A chain of three ducks waddles across the pen as a boy reaches out his hands to touch one and narrowly dodges a group of chickens frantically fleeing a camera-wielding first grader. Neither a child nor a parent, I feel out of place in the middle of this hectic petting zoo — one of the top attractions at Common Ground, a high school, urban farm, and environmental education center located just three miles northwest of Yale’s campus.

At first glance, Common Ground’s forested trails, cabin-like buildings, and welcoming atmosphere remind me of my childhood’s endless summer days, long hikes, and midnight s’mores-making around an open campfire. Founded by a group of parents, teachers, and environmentalists looking to educate the New Haven community, Common Ground welcomes visitors to the farm for various seasonal festivals, hiking trips, and Open Farm Days every year. This season’s biggest event is Winterfest, a celebration of winter’s long-overdue end through learning about maple sugaring, the process of making maple syrup. Winterfest’s modest $8 entrance fee goes to support Common Ground’s other community programs.

Today, I follow a group of families around to each of the festival’s stations, where different steps in the sugaring process are explained. I head over to a clump of bare maple trees with spigots nailed into the trunks and tin buckets hanging to catch the flowing sap. There, Jill Keating, a Common Ground staff member, explains that cold winter nights and warm days are needed for the sap to run. She invites us to come closer and look. Peering into the buckets, I’m astonished that the sap looks hardly any different from water and certainly nothing like the sticky, viscous liquid I’ve been imagining.

“It’s very similar to coconut water,” Jill explains. “It’s even got similar nutritional value. Do you want to try some?” She fills a small Dixie cup with filtered sap, assuring us that it is perfectly potable, and I take a sip. It tastes almost like water, with a refreshing hint of some indescribably subtle flavor. The next fad beverage? There’s definitely potential.

After tasting the sap, we wonder where the syrup comes from. I know that money doesn’t grow on trees, but I’m startled to discover that raw, sticky syrup doesn’t flow from them either. The watery sap I’ve just tried is diligently boiled and evaporated until it finally becomes the golden, delicious syrup with which I often drown my pancakes. The collected sap is carefully filtered and reduced until it becomes sufficiently dense, an indication that the desired sugar content has been achieved. Depending on the amount of sap boiled at once, the process can take many hours — even days.

“It takes 40 gallons of sap to make one gallon of syrup,” says Rebecca Holcombe, Director of Community Programs at Common Ground. “It’s all done with wood fires, even for big syrup manufacturers.” We walk behind the school building to take a look at the wood fire evaporator, a large box-like oven overflowing with sweet steam evaporating from the surface of the bubbling sap.

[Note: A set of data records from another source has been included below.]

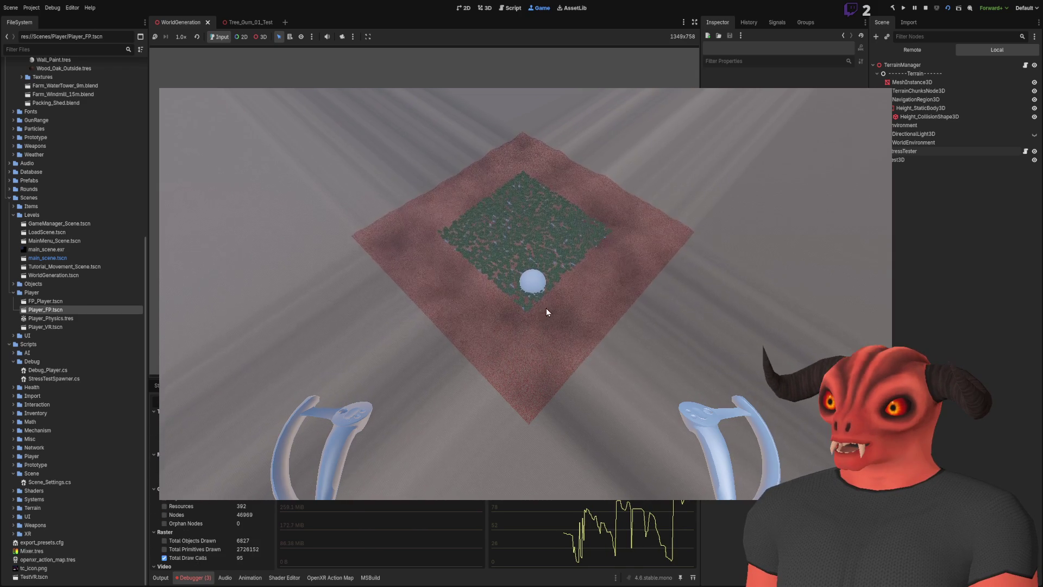
key(F3)
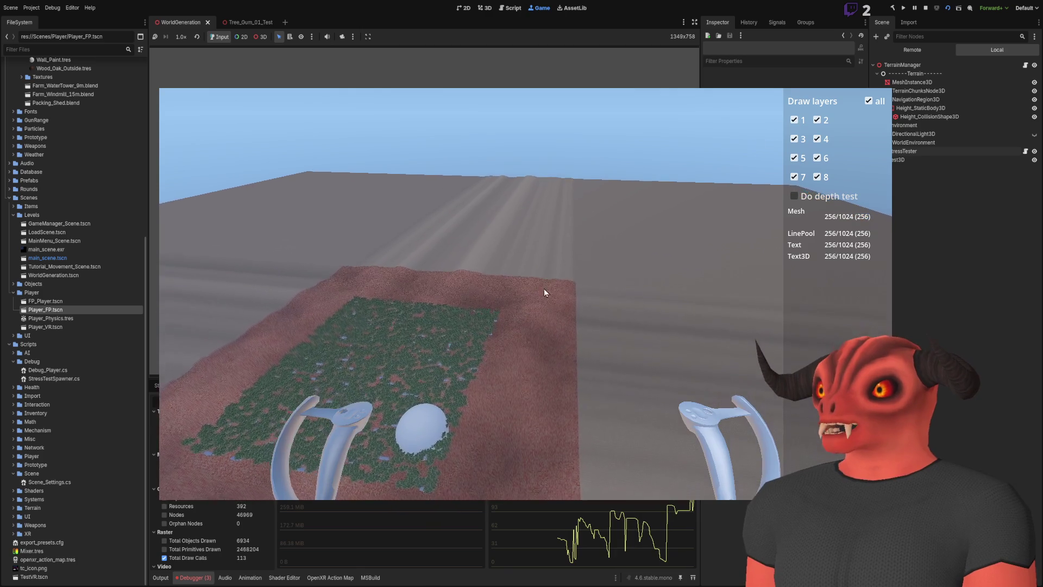
key(F3)
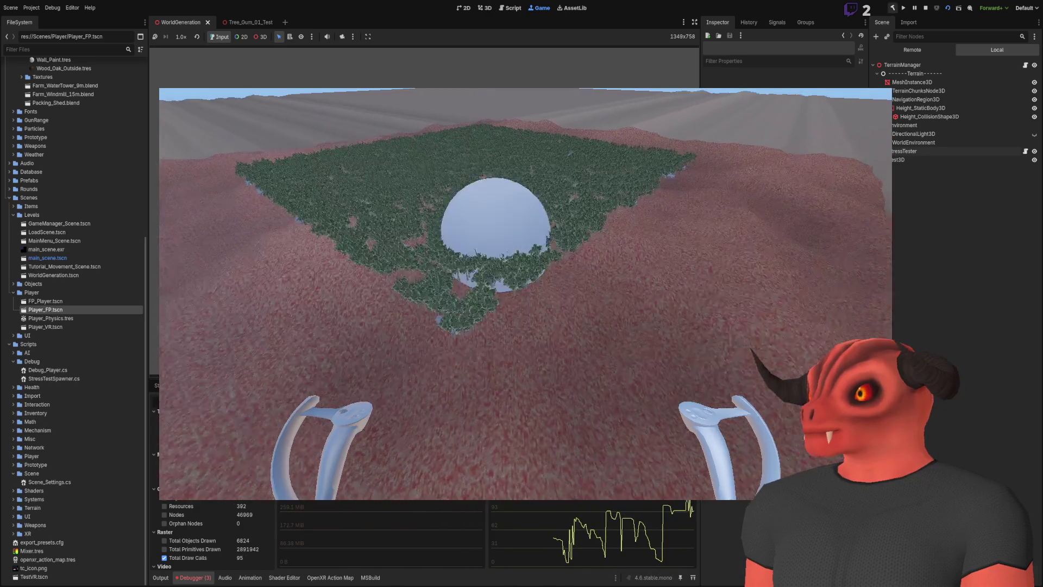
click(925, 8)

Gathered around the woodfired evaporator, we are rewarded with a special treat: a blind taste test to see if we can tell the difference between artificial and real syrup, the latter produced right at Common Ground. I pick up the two samples and tip my head back, waiting for the syrup to trickle down the side of the cup. One of the syrups is much thicker and sweeter than the other. I correctly identify this one as the real syrup, and as possibly one of the best I’ve ever tasted.

Caught up in lessons about maple sugaring, it’s easy to forget that Common Ground is also a high school — though it hardly resembles any high school I’ve seen before. After tasting my fill of maple syrup, I return to the petting zoo, where students Alicea Vazquez and Starr Colbert are volunteering, keeping a watchful eye on the pecking chickens and bouncing toddlers.

“It’s just like a normal school,” says Starr of Common Ground, “with normal classes and everything.” What began in 1997 as a charter school with only 20 students has quickly evolved into a thriving school where 155 students grades 9 through 12 learn to care for their environment: in addition to the typical high school curriculum and extracurriculars, students also study environmental science and U.S. environmental history, and they brainstorm solutions to contemporary challenges.

“I love being here more than any other school,” says Alicea. “I’ve never been to a school with animals before!” She laughs as Starr bends down to introduce some kids to Einstein, a grey chicken with an unruly puff of white feathers on the crown of its head. “And the small class size makes it easier to learn. You really get to know each other better.” Starr wholeheartedly agrees.

But all New Haven nature-lovers, students or not, can enjoy a beautiful Saturday morning at Common Ground’s Winterfest. It is, in Starr’s words, “a totally different experience.”